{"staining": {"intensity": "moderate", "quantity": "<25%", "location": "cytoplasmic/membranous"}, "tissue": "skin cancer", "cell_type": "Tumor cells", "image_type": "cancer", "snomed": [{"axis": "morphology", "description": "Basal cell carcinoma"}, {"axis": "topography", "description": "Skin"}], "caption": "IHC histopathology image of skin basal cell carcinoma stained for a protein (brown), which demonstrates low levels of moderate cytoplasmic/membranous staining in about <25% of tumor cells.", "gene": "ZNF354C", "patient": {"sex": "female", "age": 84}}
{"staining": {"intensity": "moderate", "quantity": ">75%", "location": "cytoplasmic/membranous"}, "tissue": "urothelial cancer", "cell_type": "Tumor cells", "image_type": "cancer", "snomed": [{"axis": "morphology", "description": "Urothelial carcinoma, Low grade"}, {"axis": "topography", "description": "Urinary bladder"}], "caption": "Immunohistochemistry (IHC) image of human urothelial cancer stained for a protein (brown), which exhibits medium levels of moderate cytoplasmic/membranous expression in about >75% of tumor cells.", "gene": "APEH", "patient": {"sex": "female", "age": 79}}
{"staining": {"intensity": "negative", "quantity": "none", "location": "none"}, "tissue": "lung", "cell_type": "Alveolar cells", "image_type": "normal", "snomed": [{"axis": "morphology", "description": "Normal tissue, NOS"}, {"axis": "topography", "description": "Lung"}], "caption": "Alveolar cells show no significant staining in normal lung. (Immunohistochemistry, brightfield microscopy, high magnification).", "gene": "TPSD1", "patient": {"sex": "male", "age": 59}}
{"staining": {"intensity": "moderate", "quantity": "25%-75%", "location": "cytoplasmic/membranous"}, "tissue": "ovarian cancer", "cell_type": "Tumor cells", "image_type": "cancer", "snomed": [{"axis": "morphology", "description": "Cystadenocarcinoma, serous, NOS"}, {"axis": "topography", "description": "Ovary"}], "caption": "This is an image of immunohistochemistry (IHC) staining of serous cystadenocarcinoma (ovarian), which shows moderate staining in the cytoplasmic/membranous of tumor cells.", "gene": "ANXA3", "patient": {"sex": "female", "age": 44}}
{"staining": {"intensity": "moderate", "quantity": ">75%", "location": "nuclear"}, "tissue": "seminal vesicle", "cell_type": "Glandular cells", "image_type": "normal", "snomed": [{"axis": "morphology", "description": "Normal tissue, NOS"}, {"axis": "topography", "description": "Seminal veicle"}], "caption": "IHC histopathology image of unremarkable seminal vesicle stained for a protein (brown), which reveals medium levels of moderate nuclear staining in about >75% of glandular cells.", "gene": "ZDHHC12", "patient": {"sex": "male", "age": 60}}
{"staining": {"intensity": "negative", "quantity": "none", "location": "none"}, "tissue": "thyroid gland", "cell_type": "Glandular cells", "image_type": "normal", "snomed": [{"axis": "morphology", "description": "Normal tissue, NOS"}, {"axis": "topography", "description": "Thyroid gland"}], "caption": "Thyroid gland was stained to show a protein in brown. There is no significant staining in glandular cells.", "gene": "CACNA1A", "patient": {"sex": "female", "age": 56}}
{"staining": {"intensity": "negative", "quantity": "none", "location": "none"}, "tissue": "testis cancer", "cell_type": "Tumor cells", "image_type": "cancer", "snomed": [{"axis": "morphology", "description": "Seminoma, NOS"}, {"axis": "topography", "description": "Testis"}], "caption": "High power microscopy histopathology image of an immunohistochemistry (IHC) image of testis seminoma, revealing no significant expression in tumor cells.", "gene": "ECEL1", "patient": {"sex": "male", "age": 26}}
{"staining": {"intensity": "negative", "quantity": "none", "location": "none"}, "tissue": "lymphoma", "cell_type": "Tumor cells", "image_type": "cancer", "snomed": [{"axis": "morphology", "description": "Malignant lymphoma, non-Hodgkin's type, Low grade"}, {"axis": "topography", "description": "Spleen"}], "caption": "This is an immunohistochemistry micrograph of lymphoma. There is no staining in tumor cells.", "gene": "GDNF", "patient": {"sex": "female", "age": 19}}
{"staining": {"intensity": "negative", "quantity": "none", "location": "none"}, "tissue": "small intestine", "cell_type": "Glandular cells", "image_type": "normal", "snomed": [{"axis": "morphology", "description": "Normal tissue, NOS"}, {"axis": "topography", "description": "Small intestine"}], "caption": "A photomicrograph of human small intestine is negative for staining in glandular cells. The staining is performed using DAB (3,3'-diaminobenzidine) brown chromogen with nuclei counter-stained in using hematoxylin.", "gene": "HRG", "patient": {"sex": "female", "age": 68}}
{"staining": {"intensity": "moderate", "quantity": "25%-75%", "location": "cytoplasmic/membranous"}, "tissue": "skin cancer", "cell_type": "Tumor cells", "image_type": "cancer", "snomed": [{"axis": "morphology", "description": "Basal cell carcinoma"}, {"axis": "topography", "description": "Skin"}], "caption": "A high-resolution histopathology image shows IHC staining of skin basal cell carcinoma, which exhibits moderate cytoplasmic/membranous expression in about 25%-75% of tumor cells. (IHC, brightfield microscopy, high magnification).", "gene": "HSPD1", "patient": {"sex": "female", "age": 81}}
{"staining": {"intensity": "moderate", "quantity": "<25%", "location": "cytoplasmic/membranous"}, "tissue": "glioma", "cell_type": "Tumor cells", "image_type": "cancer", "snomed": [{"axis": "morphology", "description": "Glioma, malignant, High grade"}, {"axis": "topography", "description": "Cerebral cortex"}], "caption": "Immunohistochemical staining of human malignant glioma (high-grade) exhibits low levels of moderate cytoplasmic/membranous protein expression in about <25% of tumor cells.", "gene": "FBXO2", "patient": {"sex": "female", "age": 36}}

• **PROBLEM DESCRIPTION**
Output the data above without altering a line.

• **ANSWER SECTION**
{"staining": {"intensity": "moderate", "quantity": "<25%", "location": "cytoplasmic/membranous"}, "tissue": "skin cancer", "cell_type": "Tumor cells", "image_type": "cancer", "snomed": [{"axis": "morphology", "description": "Basal cell carcinoma"}, {"axis": "topography", "description": "Skin"}], "caption": "IHC histopathology image of skin basal cell carcinoma stained for a protein (brown), which demonstrates low levels of moderate cytoplasmic/membranous staining in about <25% of tumor cells.", "gene": "ZNF354C", "patient": {"sex": "female", "age": 84}}
{"staining": {"intensity": "moderate", "quantity": ">75%", "location": "cytoplasmic/membranous"}, "tissue": "urothelial cancer", "cell_type": "Tumor cells", "image_type": "cancer", "snomed": [{"axis": "morphology", "description": "Urothelial carcinoma, Low grade"}, {"axis": "topography", "description": "Urinary bladder"}], "caption": "Immunohistochemistry (IHC) image of human urothelial cancer stained for a protein (brown), which exhibits medium levels of moderate cytoplasmic/membranous expression in about >75% of tumor cells.", "gene": "APEH", "patient": {"sex": "female", "age": 79}}
{"staining": {"intensity": "negative", "quantity": "none", "location": "none"}, "tissue": "lung", "cell_type": "Alveolar cells", "image_type": "normal", "snomed": [{"axis": "morphology", "description": "Normal tissue, NOS"}, {"axis": "topography", "description": "Lung"}], "caption": "Alveolar cells show no significant staining in normal lung. (Immunohistochemistry, brightfield microscopy, high magnification).", "gene": "TPSD1", "patient": {"sex": "male", "age": 59}}
{"staining": {"intensity": "moderate", "quantity": "25%-75%", "location": "cytoplasmic/membranous"}, "tissue": "ovarian cancer", "cell_type": "Tumor cells", "image_type": "cancer", "snomed": [{"axis": "morphology", "description": "Cystadenocarcinoma, serous, NOS"}, {"axis": "topography", "description": "Ovary"}], "caption": "This is an image of immunohistochemistry (IHC) staining of serous cystadenocarcinoma (ovarian), which shows moderate staining in the cytoplasmic/membranous of tumor cells.", "gene": "ANXA3", "patient": {"sex": "female", "age": 44}}
{"staining": {"intensity": "moderate", "quantity": ">75%", "location": "nuclear"}, "tissue": "seminal vesicle", "cell_type": "Glandular cells", "image_type": "normal", "snomed": [{"axis": "morphology", "description": "Normal tissue, NOS"}, {"axis": "topography", "description": "Seminal veicle"}], "caption": "IHC histopathology image of unremarkable seminal vesicle stained for a protein (brown), which reveals medium levels of moderate nuclear staining in about >75% of glandular cells.", "gene": "ZDHHC12", "patient": {"sex": "male", "age": 60}}
{"staining": {"intensity": "negative", "quantity": "none", "location": "none"}, "tissue": "thyroid gland", "cell_type": "Glandular cells", "image_type": "normal", "snomed": [{"axis": "morphology", "description": "Normal tissue, NOS"}, {"axis": "topography", "description": "Thyroid gland"}], "caption": "Thyroid gland was stained to show a protein in brown. There is no significant staining in glandular cells.", "gene": "CACNA1A", "patient": {"sex": "female", "age": 56}}
{"staining": {"intensity": "negative", "quantity": "none", "location": "none"}, "tissue": "testis cancer", "cell_type": "Tumor cells", "image_type": "cancer", "snomed": [{"axis": "morphology", "description": "Seminoma, NOS"}, {"axis": "topography", "description": "Testis"}], "caption": "High power microscopy histopathology image of an immunohistochemistry (IHC) image of testis seminoma, revealing no significant expression in tumor cells.", "gene": "ECEL1", "patient": {"sex": "male", "age": 26}}
{"staining": {"intensity": "negative", "quantity": "none", "location": "none"}, "tissue": "lymphoma", "cell_type": "Tumor cells", "image_type": "cancer", "snomed": [{"axis": "morphology", "description": "Malignant lymphoma, non-Hodgkin's type, Low grade"}, {"axis": "topography", "description": "Spleen"}], "caption": "This is an immunohistochemistry micrograph of lymphoma. There is no staining in tumor cells.", "gene": "GDNF", "patient": {"sex": "female", "age": 19}}
{"staining": {"intensity": "negative", "quantity": "none", "location": "none"}, "tissue": "small intestine", "cell_type": "Glandular cells", "image_type": "normal", "snomed": [{"axis": "morphology", "description": "Normal tissue, NOS"}, {"axis": "topography", "description": "Small intestine"}], "caption": "A photomicrograph of human small intestine is negative for staining in glandular cells. The staining is performed using DAB (3,3'-diaminobenzidine) brown chromogen with nuclei counter-stained in using hematoxylin.", "gene": "HRG", "patient": {"sex": "female", "age": 68}}
{"staining": {"intensity": "moderate", "quantity": "25%-75%", "location": "cytoplasmic/membranous"}, "tissue": "skin cancer", "cell_type": "Tumor cells", "image_type": "cancer", "snomed": [{"axis": "morphology", "description": "Basal cell carcinoma"}, {"axis": "topography", "description": "Skin"}], "caption": "A high-resolution histopathology image shows IHC staining of skin basal cell carcinoma, which exhibits moderate cytoplasmic/membranous expression in about 25%-75% of tumor cells. (IHC, brightfield microscopy, high magnification).", "gene": "HSPD1", "patient": {"sex": "female", "age": 81}}
{"staining": {"intensity": "moderate", "quantity": "<25%", "location": "cytoplasmic/membranous"}, "tissue": "glioma", "cell_type": "Tumor cells", "image_type": "cancer", "snomed": [{"axis": "morphology", "description": "Glioma, malignant, High grade"}, {"axis": "topography", "description": "Cerebral cortex"}], "caption": "Immunohistochemical staining of human malignant glioma (high-grade) exhibits low levels of moderate cytoplasmic/membranous protein expression in about <25% of tumor cells.", "gene": "FBXO2", "patient": {"sex": "female", "age": 36}}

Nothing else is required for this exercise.